The annotation is performed with Ampliseq, which, by default, uses DADA2‘s Bayesian classifier (the
assignTaxonomy() function) and its species assignment function
addSpecies() that assigns species to a sequence if there are exact matches without conflicts in the database. COI sequences are annotated using the VSEARCH implementation of the SINTAX classifier, which is included as an option in Ampliseq. At least 80% bootstrap support is required for the taxonomic ranks. Which database is used, depends on which group of organisms the amplicons were generated from.
For ITS sequences, the annotation is complemented with Unite species hypothesis (SH) assignments. These are made by matching the ITS part of the sequence to the database with
vsearch --usearch_global and a sequence identity cutoff of 98.5%. If a good enough and unique match is found, the SH of the match is assigned to the sequence, and the taxonomy of the sequence is changed to that of the SH.
|Archaea and Bacteria||16S rRNA||GTDB-SBDI*) (latest release)|
|Fungi||ITS||Unite fungi (latest release)|
|Metazoa||COI||SBDI-COI*) (latest release)|
|Other eukaryotes||ITS||Unite all eukaryotes (latest release)|
Vetting of 16S and 18S sequences with “Barrnap”
Amplicon sequences from 16S and 18S rRNA genes are checked with Barrnap, a tool that identifies potential rRNA sequences. Only sequences that are identified as SSU rRNA by Barrnap will be included in SBDI. We make exceptions for 16S sequences that are not identified as SSU rRNA by Barrnap, if they have a taxonomy assignment at domain level.
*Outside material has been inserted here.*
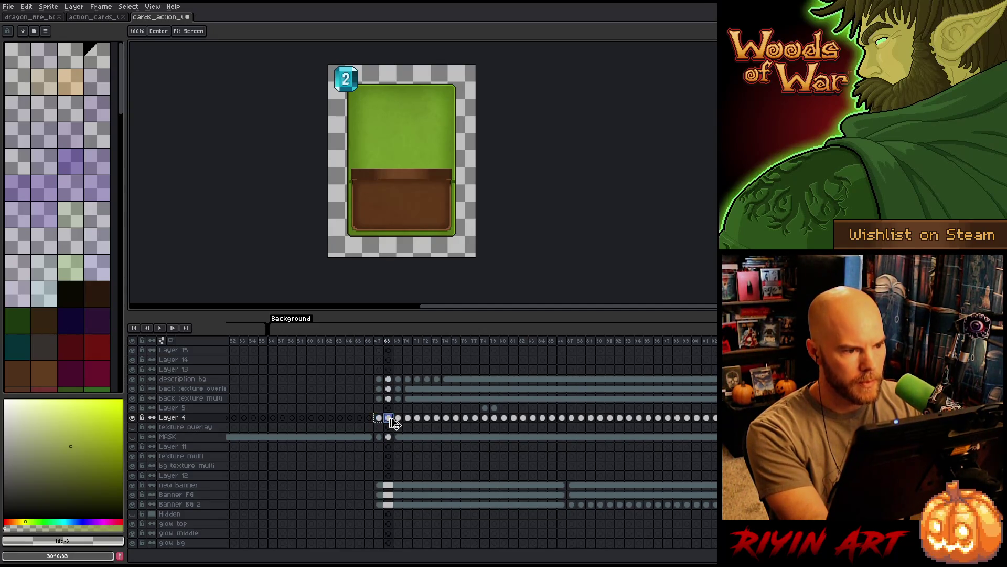
pyautogui.click(399, 418)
Cleaning of the GTDB-SBDI taxonomy database
The genomes used in the GTDB taxonomy database have been vetted for completeness and contamination. However, since many of genomes are metagenome assembled genomes (MAGs), rRNA operons are sometimes wrongly binned, giving them wrong taxonomic labels. To ascertain that sequences used for taxonomy annotation in SBDI are correct, we filter 16S rRNA gene sequences downloaded from GTDB by the following steps.
- Sequences longer than 2000 basepairs are removed.
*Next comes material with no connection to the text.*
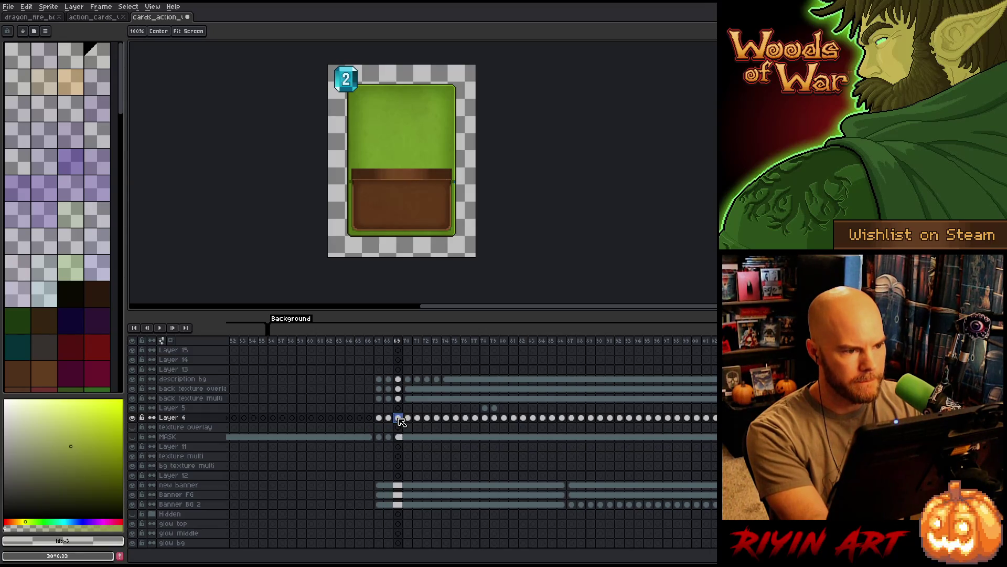
pyautogui.click(409, 418)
- After aligning the sequences to the archaeal and bacterial Barrnap SSU rRNA profiles, sequences with an aligned length shorter than 1000 basepairs are removed.
- We removed sequences that the Sativa algorithm detects as misclassified at genus to phylum level.
- A maximum of five sequences per species are selected. Sequences belonging to a GTDB species representative genome and longer sequences are prioritized.
ASV portal vs. Bioatlas taxonomy
To become fully accessible in the SBDI Bioatlas, all occurrence data are also indexed against the GBIF taxonomy backbone. While this taxonomy covers a huge amount of names, GBIF is currently in the process of improving their coverage of underrepresented groups such as prokaryotes. This means that the taxonomy of some ASVs may differ slightly between the ASV portal and the Bioatlas. Also note that, for practical reasons, we follow GBIF in listing prokaryote domains Archaea and Bacteria together with eukaryote kingdoms in our search interface. See the help page for taxonomy under Publish and share data for more information.
Sequence search and connection to SBDI occurrence data
Currently it is not possible to search the SBDI Bioatlas directly with sequences. Users that are interested in tracking presences or abundances of organisms associated with specific amplicon sequences can instead use the Swedish ASV portal‘s sequence search interface to search for similar sequences with BLAST or filter search with primer pair and taxonomy.
Sequences found link to occurrence data in the SBDI Bioatlas.
Submission of molecular data to SBDI
The Swedish ASV portal has an interface for sequence data submission. Further instructions for this are available at the submission page.
Submission of raw sequence data
To be able to publish manuscripts with results from sequencing efforts, it is generally required that raw sequences are deposited in an online archive. However, SBDI does not handle raw sequences, but only denoised, quantified and taxonomically annotated sequences. We have nevertheless prepared a guide to help with submission of raw sequence data to the European Nucleotide Archive, ENA.